[texhax] Awful looking output

Uwe Lück uwe.lueck at web.de
Sat Jan 30 17:27:47 CET 2010


At 19:10 15.10.09, Uwe Lück wrote:
>Sorry, my below was a /question/: sure that TeX does any kerning in $WH$? 
>(/?/)

In the meantime I studied Appendix G of the TeXbook closely. According to 
Rule 14 kerning is applied indeed. So the fault for Michaels lament is the 
kerning table of the math italic font, as others said. Michael, choose 
another one!

Cheers,

     Uwe.

>At 13:20 14.10.09, Uwe Lück wrote:
>>At 06:30 13.10.09, Oleg Katsitadze wrote:
>>>On Mon, Oct 12, 2009 at 01:13:32PM -0400, Michael Barr wrote:
>>> > Try this:
>>> > $HW=WH$
>>> >
>>> > Don't TeX's kerning tables usually do a better job than this.

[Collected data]
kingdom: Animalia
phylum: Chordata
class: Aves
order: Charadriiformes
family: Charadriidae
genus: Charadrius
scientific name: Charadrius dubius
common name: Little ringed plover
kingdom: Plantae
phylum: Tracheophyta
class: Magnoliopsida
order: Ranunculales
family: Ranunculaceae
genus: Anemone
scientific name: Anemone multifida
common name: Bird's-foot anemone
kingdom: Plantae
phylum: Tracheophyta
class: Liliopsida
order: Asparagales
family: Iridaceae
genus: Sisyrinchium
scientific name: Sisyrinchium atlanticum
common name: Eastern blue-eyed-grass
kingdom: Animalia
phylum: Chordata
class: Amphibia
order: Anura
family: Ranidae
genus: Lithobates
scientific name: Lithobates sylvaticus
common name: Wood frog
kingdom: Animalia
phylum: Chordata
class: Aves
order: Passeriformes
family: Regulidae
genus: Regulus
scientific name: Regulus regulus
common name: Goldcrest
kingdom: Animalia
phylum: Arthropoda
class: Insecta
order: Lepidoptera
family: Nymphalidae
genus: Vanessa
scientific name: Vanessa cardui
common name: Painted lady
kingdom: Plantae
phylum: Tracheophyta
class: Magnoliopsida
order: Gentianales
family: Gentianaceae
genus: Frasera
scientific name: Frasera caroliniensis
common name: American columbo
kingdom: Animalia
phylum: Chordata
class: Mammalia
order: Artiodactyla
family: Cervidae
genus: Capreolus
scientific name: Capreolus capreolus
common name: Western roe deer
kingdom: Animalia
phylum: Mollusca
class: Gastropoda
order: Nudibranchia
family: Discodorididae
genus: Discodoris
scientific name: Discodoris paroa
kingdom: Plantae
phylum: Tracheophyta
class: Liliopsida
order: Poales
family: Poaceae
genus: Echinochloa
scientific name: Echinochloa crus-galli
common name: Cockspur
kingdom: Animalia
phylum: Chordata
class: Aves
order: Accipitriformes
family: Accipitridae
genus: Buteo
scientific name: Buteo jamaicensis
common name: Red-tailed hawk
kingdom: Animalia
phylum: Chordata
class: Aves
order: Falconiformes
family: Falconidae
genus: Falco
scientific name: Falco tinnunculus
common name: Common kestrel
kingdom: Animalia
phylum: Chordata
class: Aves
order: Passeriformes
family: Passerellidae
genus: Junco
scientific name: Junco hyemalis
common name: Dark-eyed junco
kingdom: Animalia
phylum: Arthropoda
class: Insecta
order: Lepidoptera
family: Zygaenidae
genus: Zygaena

Set problem:
Answer these questions about the texhax post on awful-looking output:
1. Which part of the TeXbook did the writer study closely?
2. Under which rule does the writer say kerning is applied?
3. What formula did Michael Barr suggest trying?

Exercise output:
1. Appendix G
2. Rule 14
3. $HW=WH$